▶ **MATERIAL FOR THIS TASK**
----------

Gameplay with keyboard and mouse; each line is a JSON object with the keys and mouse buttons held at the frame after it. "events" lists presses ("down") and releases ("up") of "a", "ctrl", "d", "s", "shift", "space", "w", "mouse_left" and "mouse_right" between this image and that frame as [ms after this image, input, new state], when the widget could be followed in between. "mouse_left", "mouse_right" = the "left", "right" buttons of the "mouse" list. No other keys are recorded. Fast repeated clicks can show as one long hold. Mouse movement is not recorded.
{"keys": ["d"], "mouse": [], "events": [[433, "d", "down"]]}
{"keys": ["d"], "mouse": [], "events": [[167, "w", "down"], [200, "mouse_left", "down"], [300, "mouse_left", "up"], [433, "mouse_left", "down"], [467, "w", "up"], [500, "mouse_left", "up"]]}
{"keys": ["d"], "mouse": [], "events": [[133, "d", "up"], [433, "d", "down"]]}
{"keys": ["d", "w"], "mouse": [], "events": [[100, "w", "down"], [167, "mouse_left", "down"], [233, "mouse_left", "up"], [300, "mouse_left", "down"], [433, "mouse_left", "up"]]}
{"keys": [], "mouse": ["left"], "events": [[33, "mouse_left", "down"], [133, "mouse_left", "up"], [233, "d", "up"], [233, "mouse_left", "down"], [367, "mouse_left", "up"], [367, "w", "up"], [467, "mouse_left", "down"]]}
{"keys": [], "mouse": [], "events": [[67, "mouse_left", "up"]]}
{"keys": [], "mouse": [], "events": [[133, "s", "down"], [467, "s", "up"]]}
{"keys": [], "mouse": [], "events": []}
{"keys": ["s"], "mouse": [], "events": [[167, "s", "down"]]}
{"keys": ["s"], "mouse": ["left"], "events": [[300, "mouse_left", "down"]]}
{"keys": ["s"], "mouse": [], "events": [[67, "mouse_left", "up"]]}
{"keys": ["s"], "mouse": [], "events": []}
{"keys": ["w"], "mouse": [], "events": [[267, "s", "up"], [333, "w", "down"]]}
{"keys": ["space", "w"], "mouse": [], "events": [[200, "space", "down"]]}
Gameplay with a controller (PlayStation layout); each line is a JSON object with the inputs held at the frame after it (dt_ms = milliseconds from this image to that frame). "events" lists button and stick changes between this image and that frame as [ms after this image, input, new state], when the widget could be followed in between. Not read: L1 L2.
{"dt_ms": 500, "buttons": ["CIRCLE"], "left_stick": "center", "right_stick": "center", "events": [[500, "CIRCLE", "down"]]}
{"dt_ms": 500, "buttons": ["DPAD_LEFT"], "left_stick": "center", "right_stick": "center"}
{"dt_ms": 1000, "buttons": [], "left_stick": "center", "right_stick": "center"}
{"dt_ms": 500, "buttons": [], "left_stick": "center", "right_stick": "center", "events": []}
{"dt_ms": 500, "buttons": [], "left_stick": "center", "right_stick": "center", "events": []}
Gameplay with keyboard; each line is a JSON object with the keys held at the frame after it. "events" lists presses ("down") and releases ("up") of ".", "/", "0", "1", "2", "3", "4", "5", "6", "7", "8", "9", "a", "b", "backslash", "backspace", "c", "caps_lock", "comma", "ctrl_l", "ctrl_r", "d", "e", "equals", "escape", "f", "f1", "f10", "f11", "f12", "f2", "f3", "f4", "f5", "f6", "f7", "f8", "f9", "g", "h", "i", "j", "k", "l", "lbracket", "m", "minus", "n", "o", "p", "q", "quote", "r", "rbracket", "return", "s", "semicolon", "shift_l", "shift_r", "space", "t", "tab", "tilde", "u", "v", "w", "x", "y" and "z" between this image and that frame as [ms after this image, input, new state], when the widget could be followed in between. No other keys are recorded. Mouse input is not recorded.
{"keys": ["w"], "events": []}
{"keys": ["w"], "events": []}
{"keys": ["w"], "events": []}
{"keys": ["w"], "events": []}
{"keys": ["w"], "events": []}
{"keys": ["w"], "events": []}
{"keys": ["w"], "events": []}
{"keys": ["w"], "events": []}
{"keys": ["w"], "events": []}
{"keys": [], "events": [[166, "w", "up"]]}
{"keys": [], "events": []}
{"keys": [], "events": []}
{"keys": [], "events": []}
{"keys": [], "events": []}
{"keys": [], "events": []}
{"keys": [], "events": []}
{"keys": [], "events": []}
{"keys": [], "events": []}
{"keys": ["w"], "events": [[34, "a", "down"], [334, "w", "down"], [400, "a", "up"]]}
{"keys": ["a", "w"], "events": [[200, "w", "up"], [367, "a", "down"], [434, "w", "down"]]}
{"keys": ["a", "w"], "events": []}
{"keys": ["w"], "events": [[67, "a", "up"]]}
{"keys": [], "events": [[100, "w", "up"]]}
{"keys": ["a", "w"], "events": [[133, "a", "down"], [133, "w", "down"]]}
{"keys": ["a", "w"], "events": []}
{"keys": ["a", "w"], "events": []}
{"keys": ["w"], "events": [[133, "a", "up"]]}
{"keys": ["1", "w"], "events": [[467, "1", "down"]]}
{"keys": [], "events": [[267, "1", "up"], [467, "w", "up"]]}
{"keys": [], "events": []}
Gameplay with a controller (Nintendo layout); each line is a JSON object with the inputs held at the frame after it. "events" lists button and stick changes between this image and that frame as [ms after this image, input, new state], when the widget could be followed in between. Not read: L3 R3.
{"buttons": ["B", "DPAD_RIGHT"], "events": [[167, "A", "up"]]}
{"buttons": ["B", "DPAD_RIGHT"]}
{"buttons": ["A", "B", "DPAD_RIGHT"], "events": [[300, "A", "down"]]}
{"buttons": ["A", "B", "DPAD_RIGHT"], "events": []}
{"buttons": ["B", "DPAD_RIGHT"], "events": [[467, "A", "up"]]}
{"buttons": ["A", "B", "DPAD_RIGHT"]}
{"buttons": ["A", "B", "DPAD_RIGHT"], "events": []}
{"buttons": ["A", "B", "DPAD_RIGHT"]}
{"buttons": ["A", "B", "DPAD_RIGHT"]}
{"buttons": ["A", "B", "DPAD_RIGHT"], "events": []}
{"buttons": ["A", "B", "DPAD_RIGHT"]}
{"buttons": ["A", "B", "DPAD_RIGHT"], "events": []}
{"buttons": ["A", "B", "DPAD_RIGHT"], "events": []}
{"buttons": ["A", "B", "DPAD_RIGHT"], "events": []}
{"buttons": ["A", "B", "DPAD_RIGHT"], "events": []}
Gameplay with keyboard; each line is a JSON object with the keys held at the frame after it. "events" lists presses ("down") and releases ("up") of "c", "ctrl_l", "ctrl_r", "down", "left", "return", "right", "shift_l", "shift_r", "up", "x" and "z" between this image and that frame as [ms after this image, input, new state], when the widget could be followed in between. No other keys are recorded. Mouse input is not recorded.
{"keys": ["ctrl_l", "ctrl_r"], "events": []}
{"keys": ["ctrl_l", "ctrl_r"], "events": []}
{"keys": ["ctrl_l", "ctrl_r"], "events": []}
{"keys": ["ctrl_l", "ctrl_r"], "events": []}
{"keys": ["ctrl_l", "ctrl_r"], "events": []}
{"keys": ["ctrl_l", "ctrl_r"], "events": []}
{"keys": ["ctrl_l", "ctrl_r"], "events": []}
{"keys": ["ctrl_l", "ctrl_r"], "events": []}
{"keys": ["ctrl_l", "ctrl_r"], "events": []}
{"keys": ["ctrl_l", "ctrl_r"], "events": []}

----------

▶ **PROBLEM TO WORK ON**
Look for the word "layout" in the listing above, and copy every line where you find it.

▶ **PROBLEM SOLUTION**
Gameplay with a controller (PlayStation layout); each line is a JSON object with the inputs held at the frame after it (dt_ms = milliseconds from this image to that frame). "events" lists button and stick changes between this image and that frame as [ms after this image, input, new state], when the widget could be followed in between. Not read: L1 L2.
Gameplay with a controller (Nintendo layout); each line is a JSON object with the inputs held at the frame after it. "events" lists button and stick changes between this image and that frame as [ms after this image, input, new state], when the widget could be followed in between. Not read: L3 R3.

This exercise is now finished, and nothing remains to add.